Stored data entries
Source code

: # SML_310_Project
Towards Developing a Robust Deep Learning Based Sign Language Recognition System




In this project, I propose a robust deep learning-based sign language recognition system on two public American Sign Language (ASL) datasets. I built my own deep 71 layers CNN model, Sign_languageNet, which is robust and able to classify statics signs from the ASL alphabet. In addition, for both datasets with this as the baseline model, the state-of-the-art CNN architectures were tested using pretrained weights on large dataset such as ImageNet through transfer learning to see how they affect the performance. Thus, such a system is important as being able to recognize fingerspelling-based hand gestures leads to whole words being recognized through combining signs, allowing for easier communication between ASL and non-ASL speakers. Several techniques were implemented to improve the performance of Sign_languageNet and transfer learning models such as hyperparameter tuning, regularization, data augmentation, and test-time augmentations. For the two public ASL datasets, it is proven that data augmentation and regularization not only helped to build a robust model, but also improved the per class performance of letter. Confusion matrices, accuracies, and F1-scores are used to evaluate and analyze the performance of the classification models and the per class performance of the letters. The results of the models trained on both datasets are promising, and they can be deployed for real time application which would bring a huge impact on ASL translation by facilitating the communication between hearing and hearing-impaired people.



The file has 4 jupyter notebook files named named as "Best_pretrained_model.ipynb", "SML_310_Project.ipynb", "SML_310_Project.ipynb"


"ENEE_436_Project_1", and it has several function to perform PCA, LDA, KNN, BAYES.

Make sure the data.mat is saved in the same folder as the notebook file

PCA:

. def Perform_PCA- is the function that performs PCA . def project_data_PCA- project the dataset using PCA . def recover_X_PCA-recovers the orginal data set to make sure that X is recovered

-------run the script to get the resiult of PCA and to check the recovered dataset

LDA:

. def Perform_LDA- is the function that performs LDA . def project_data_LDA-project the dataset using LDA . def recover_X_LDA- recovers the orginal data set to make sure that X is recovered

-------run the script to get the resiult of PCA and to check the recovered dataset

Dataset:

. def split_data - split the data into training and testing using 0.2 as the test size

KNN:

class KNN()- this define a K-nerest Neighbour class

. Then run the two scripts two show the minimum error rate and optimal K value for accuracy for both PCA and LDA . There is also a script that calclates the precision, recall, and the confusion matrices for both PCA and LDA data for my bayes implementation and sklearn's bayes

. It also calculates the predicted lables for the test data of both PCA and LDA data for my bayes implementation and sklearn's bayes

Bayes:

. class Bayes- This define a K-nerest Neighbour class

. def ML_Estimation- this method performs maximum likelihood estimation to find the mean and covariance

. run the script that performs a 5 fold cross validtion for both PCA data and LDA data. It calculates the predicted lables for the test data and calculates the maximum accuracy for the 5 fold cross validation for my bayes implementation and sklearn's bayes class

● **YOUR ASSIGNMENT**:
Please edit the part of the data that opens with the line containing "Make sure the" and closes with the line containing "def Perform_PCA- is", changing "same folder" to "same directory" and leaving everything else as it is. Return only those lines.

● **EXERCISE SOLUTION**:
Make sure the data.mat is saved in the same directory as the notebook file

PCA:

. def Perform_PCA- is the function that performs PCA . def project_data_PCA- project the dataset using PCA . def recover_X_PCA-recovers the orginal data set to make sure that X is recovered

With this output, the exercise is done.